Selain itu paparan tentang empat skenario NZE untuk tahun 2025, 2050, 2060 dan 2070 melalui PRK. Di dalamnya termasuk estimasi emisi GRK pada sektor energi dan lahan. Serta keuntungan ekonomi dari NZE melalui PRK.
“Empat skenario ini sudah kami kirim ke Presiden untuk dipilih,” ujar Suharso, yang tahun 1994 kuliah di EDP University of Michigan.
Pendiri dan Ketua FPCI, Dino Patti Djalal meminta Menteri Suharso untuk menyampaikan kepada Presiden Jokowi untuk memilih skenario NZE di tahun 2045 atau 2050.
“Kalau memilih tahun 2070 sudah terlambat, taruhannya sangat besar bagi bangsa,” kata Dino yang pernah menjadi Wakil Menteri Luar Negeri di era pemerintahan Presiden Susilo Bambang Yudhoyono.

#### Instruksi Tugas:
Bagaimana bunyi potongan teks tentang skenario NZE dari "Selain itu paparan" sampai "Susilo Bambang Yudhoyono."? Tuliskan bagian itu tanpa perubahan.

#### Data Masukan:
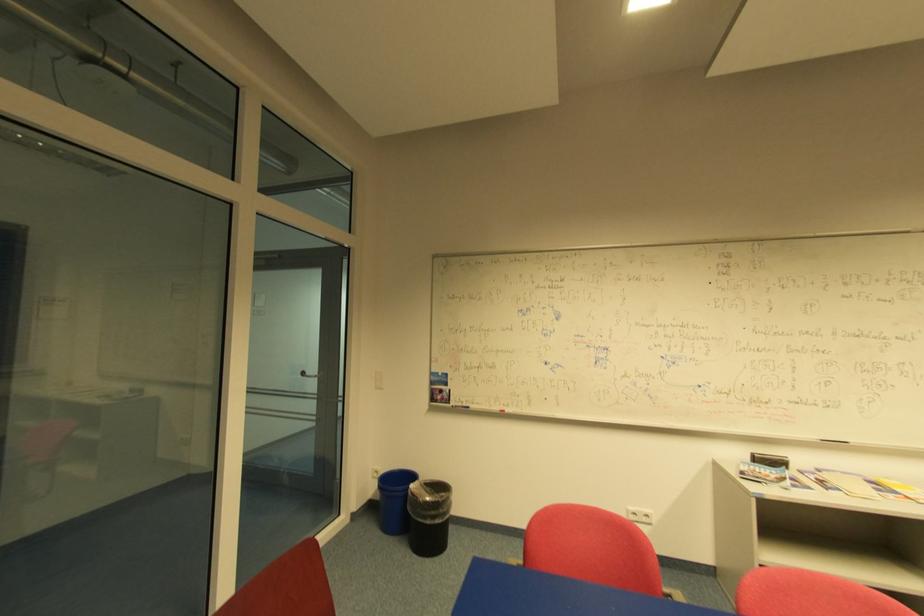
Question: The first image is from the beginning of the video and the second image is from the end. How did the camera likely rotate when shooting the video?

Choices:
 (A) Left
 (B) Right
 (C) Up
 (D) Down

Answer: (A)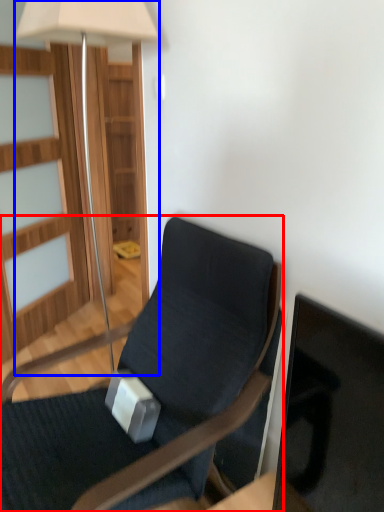
Question: Which object appears farthest to the camera in this image, chair (highlighted by a red box) or lamp (highlighted by a blue box)?

Choices:
 (A) chair
 (B) lamp

Answer: (B)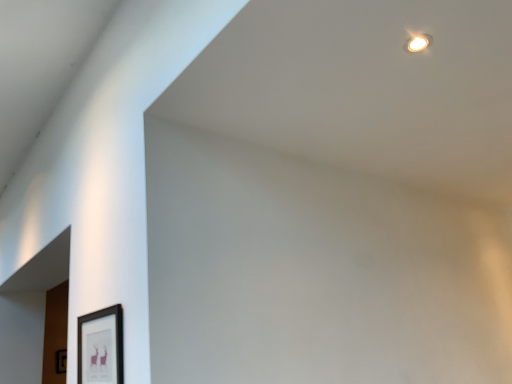
What do you see at coordinates (101, 346) in the screenshot? This screenshot has width=512, height=384. I see `black matte picture frame at lower left` at bounding box center [101, 346].

Locate an element on the screen. black matte picture frame at lower left is located at coordinates (101, 346).

The width and height of the screenshot is (512, 384). Find the location of `black matte picture frame at lower left`. black matte picture frame at lower left is located at coordinates (101, 346).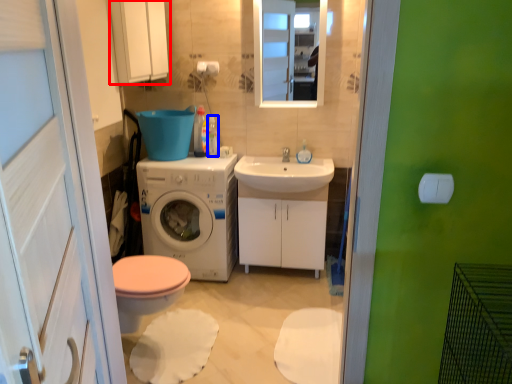
Question: Which object is further to the camera taking this photo, medicine cabinet (highlighted by a red box) or toiletry (highlighted by a blue box)?

Choices:
 (A) medicine cabinet
 (B) toiletry

Answer: (B)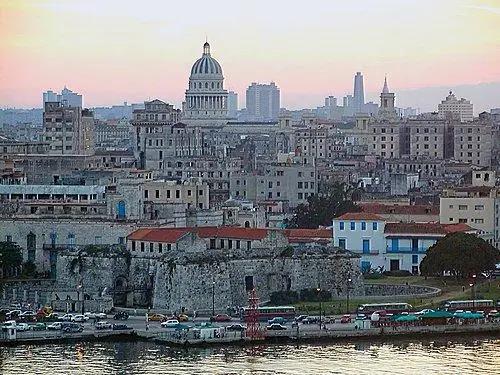
Identify the location of blue doors. (367, 248), (392, 248), (122, 213), (367, 267).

#### Jawaban Tertulis:
Selain itu paparan tentang empat skenario NZE untuk tahun 2025, 2050, 2060 dan 2070 melalui PRK. Di dalamnya termasuk estimasi emisi GRK pada sektor energi dan lahan. Serta keuntungan ekonomi dari NZE melalui PRK.
“Empat skenario ini sudah kami kirim ke Presiden untuk dipilih,” ujar Suharso, yang tahun 1994 kuliah di EDP University of Michigan.
Pendiri dan Ketua FPCI, Dino Patti Djalal meminta Menteri Suharso untuk menyampaikan kepada Presiden Jokowi untuk memilih skenario NZE di tahun 2045 atau 2050.
“Kalau memilih tahun 2070 sudah terlambat, taruhannya sangat besar bagi bangsa,” kata Dino yang pernah menjadi Wakil Menteri Luar Negeri di era pemerintahan Presiden Susilo Bambang Yudhoyono.